Metadata-Version: 2.4
Name: kcounter
Version: 0.1.1
Keywords: kmer,bioinformatics
Home-Page: https://github.com/apcamargo/kcounter
Author: Antonio Camargo <antoniop.camargo@gmail.com>
Author-email: Antonio Camargo <antoniop.camargo@gmail.com>
Description-Content-Type: text/markdown; charset=UTF-8; variant=GFM

# kcounter

[![PyPI](https://img.shields.io/pypi/v/kcounter.svg?label=PyPI&color=green)](https://pypi.python.org/pypi/kcounter)
![GitHub Workflow Status](https://img.shields.io/github/workflow/status/apcamargo/kcounter/kcounter%20workflow?label=Build%20%26%20test&logo=github)

A simple package for counting DNA k-mers in Python.
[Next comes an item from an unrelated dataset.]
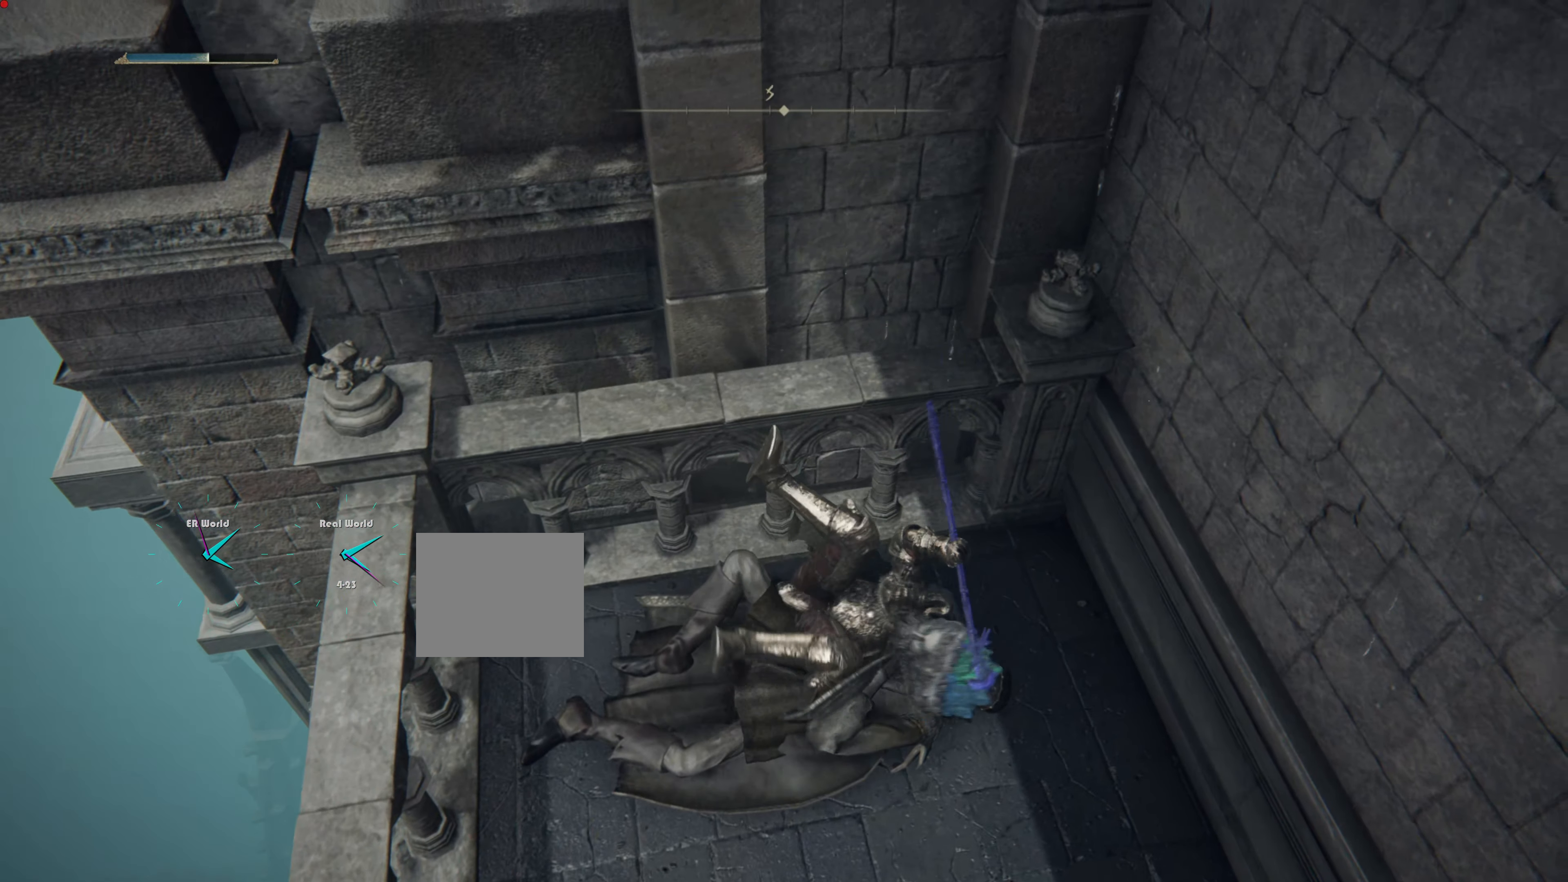
{"buttons": [], "left_stick": "up-right", "right_stick": "right", "events": [[134, "right_stick", "right"], [201, "left_stick", "right"], [501, "left_stick", "up-right"]]}
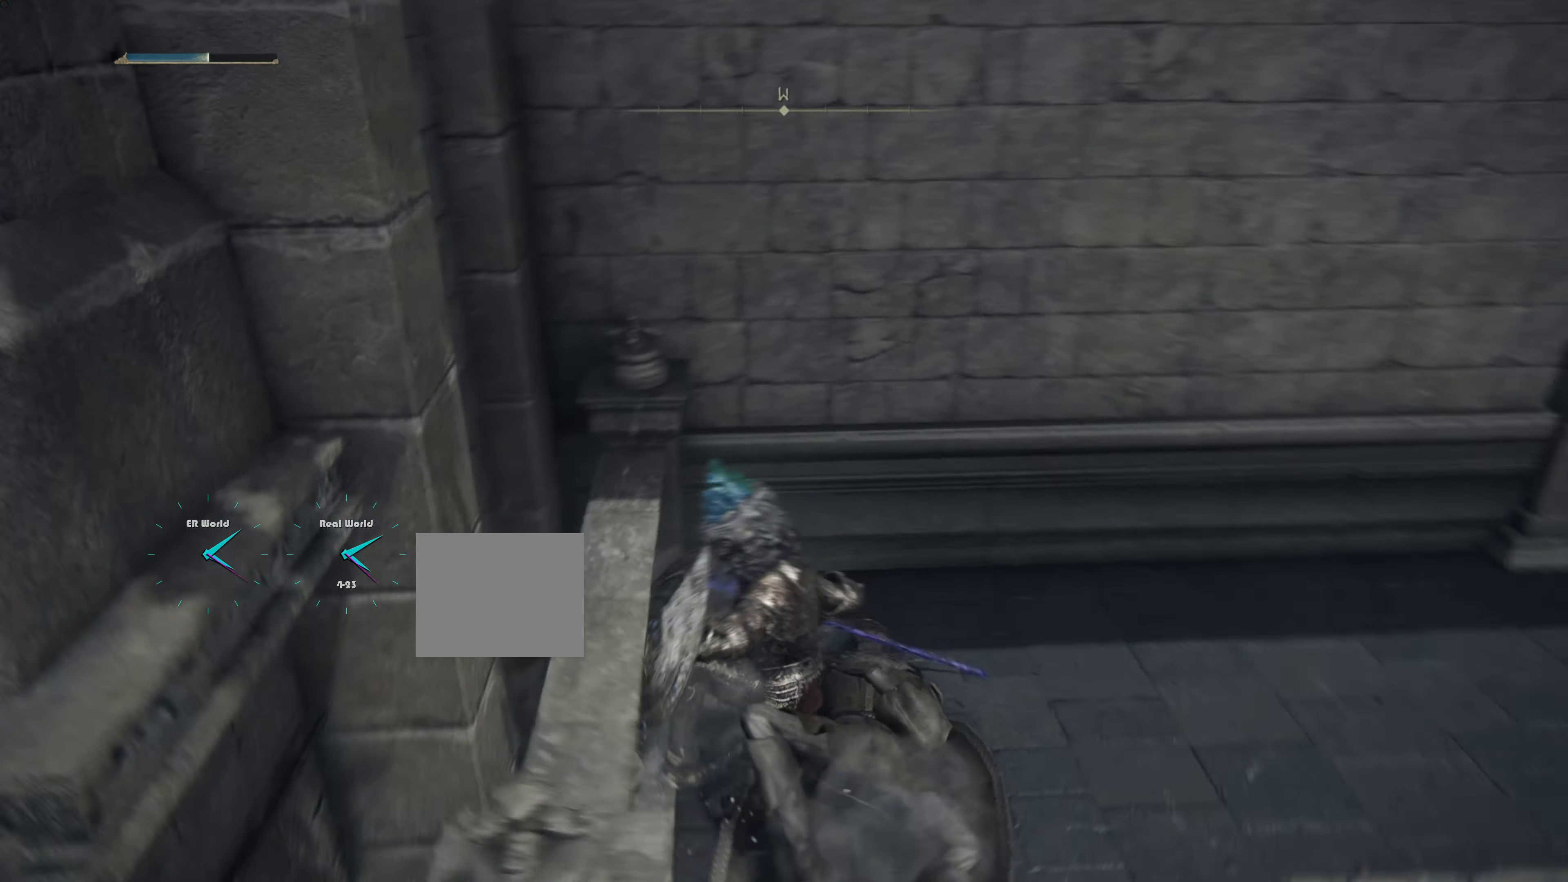
{"buttons": [], "left_stick": "up", "right_stick": "center", "events": [[100, "right_stick", "center"], [217, "left_stick", "up"]]}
Written in Rust.

## Instalation

There are two ways to install `kcounter`:

- Using pip:

```
pip install kcounter
```

- Using conda:

```
conda install -c conda-forge -c bioconda kcounter
```

## Usage

Currently, `kcounter` provides a single function, `count_kmers`, that returns a dictionary containing the k-mers of the chosen size.

```python
>>> import kcounter
>>> kcounter.count_kmers('AAACTTTTTT', 3)
{'AAA': 1.0, 'ACT': 1.0, 'AAC': 1.0, 'CTT': 1.0, 'TTT': 4.0}
>>> kcounter.count_kmers('AAACTTTTTT', 4)
{'AACT': 1.0, 'CTTT': 1.0, 'ACTT': 1.0, 'AAAC': 1.0, 'TTTT': 3.0}
```

The `relative_frequencies` parameter can be used to obtain relative k-mer frequencies:

```python
>>> kcounter.count_kmers('AAACTTTTTT', 3, relative_frequencies=True)
{'AAC': 0.125, 'TTT': 0.5, 'CTT': 0.125, 'ACT': 0.125, 'AAA': 0.125}
```

The `canonical_kmers` parameters aggregates the counts of reverse-complement k-mers (eg.: AGC/GCT):

```python
>>> kcounter.count_kmers('AAACTTTTTT', 3, canonical_kmers=True)
{'ACT': 1.0, 'AAA': 5.0, 'AAC': 1.0, 'AAG': 1.0}
```

## Plans for future versions:

- Performance improvements.
- Add an parameter that makes the function return a sparse k-mer counts.
- Implement a function that returns a numpy array.